- [WHAT YOU WILL DO]:
Please turn everything from the line containing "After each image, state" down to the line containing "-0.051903, 0.755501, 0.587248]]" into a two-column CSV headed text and answer, with one row per record. Quote each field, replace line breaks with spaces, and leave out the pictures.

- [THE DATA]:
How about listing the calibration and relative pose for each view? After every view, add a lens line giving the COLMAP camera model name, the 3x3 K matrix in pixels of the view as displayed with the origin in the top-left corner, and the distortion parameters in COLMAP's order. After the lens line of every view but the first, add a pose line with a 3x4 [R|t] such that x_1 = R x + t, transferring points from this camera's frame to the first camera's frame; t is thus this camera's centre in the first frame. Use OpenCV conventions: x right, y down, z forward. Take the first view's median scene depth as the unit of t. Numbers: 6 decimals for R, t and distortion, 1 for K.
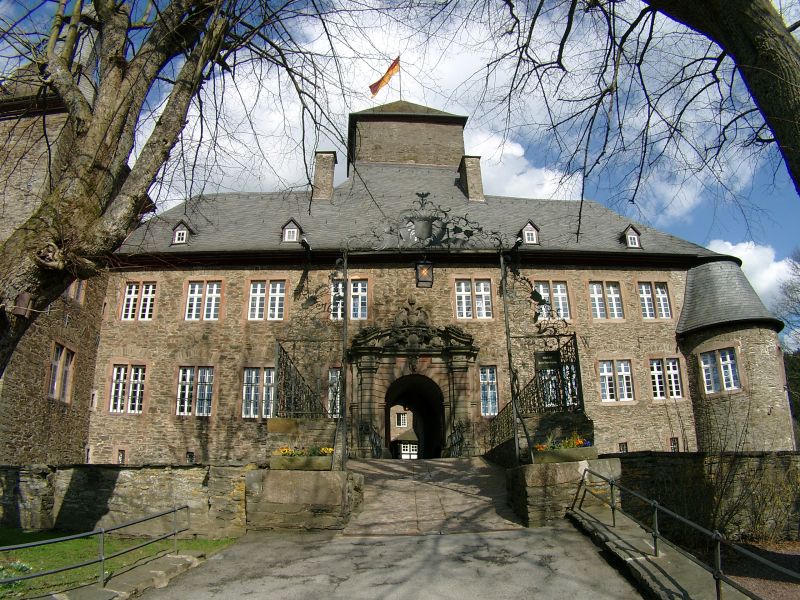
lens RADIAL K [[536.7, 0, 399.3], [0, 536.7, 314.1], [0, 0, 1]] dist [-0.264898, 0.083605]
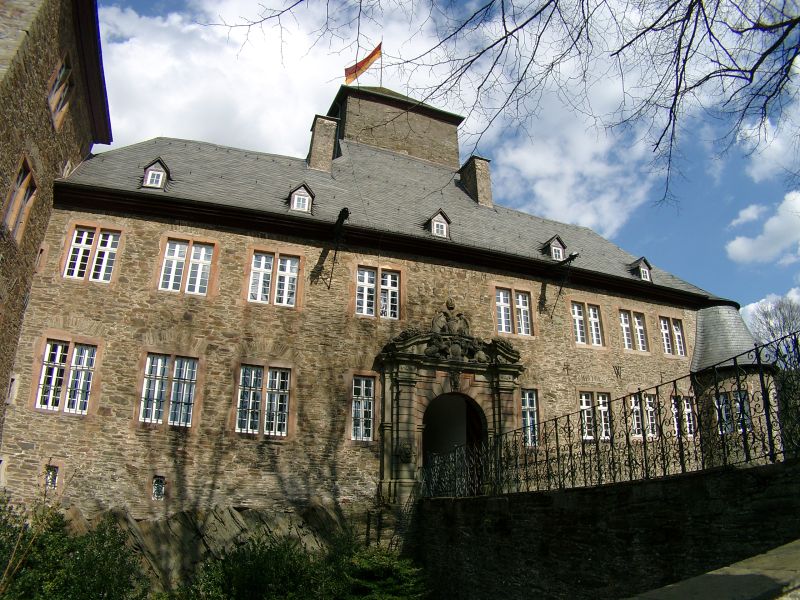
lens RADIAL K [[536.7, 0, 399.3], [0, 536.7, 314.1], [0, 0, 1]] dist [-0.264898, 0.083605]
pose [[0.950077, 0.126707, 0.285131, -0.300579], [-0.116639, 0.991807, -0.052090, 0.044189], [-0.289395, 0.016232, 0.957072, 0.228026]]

...

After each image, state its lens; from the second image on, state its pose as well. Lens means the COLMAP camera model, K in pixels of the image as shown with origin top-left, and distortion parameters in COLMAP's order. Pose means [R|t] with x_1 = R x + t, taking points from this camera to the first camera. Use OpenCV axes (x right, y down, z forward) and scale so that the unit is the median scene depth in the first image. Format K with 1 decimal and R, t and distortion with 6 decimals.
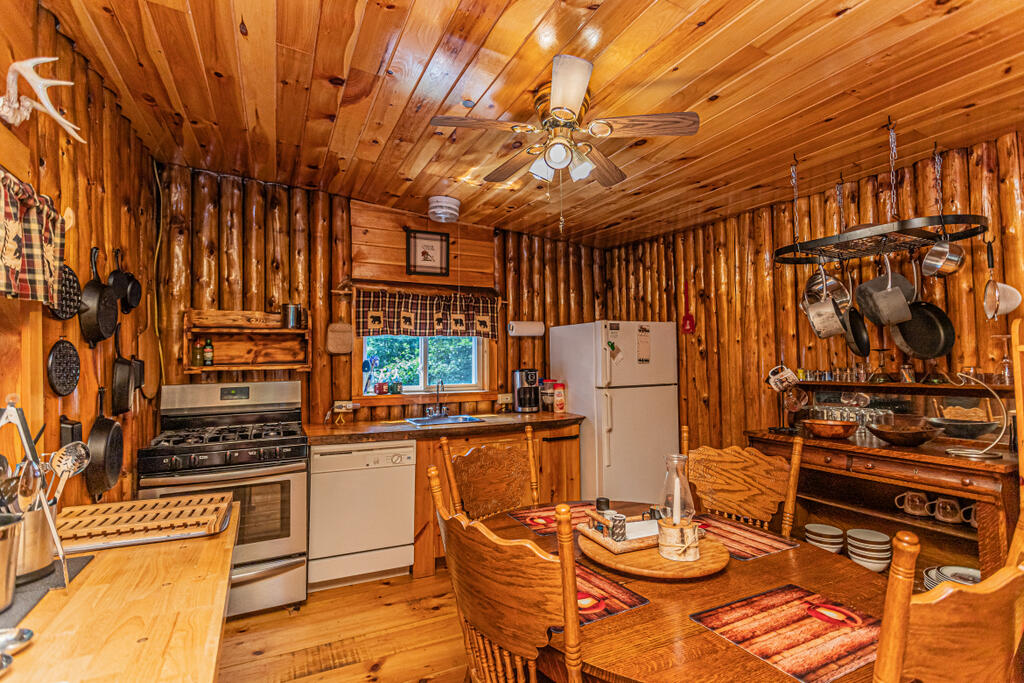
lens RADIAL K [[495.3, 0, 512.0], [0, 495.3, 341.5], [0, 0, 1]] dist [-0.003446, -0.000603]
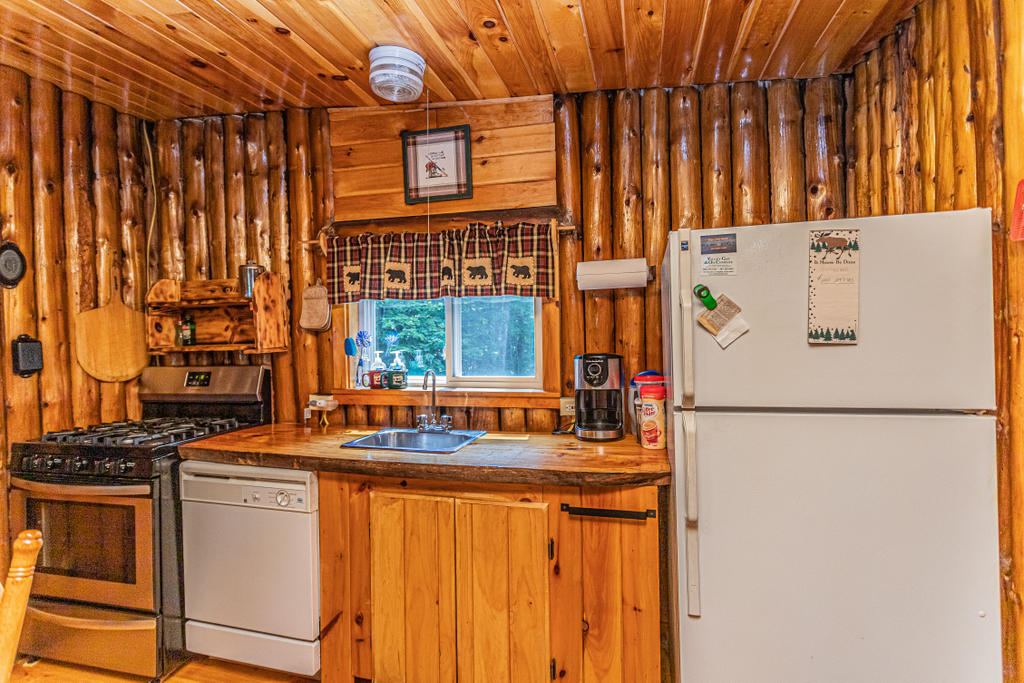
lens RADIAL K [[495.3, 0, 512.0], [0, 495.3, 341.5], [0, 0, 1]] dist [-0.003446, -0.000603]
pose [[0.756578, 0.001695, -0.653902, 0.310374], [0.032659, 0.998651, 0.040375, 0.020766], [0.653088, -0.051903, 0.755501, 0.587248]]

- [EXERCISE RESULT]:
text,answer
"After each image, state its lens; from the second image on, state its pose as well. Lens means the COLMAP camera model, K in pixels of the image as shown with origin top-left, and distortion parameters in COLMAP's order. Pose means [R|t] with x_1 = R x + t, taking points from this camera to the first camera. Use OpenCV axes (x right, y down, z forward) and scale so that the unit is the median scene depth in the first image. Format K with 1 decimal and R, t and distortion with 6 decimals.","lens RADIAL K [[495.3, 0, 512.0], [0, 495.3, 341.5], [0, 0, 1]] dist [-0.003446, -0.000603] lens RADIAL K [[495.3, 0, 512.0], [0, 495.3, 341.5], [0, 0, 1]] dist [-0.003446, -0.000603] pose [[0.756578, 0.001695, -0.653902, 0.310374], [0.032659, 0.998651, 0.040375, 0.020766], [0.653088, -0.051903, 0.755501, 0.587248]]"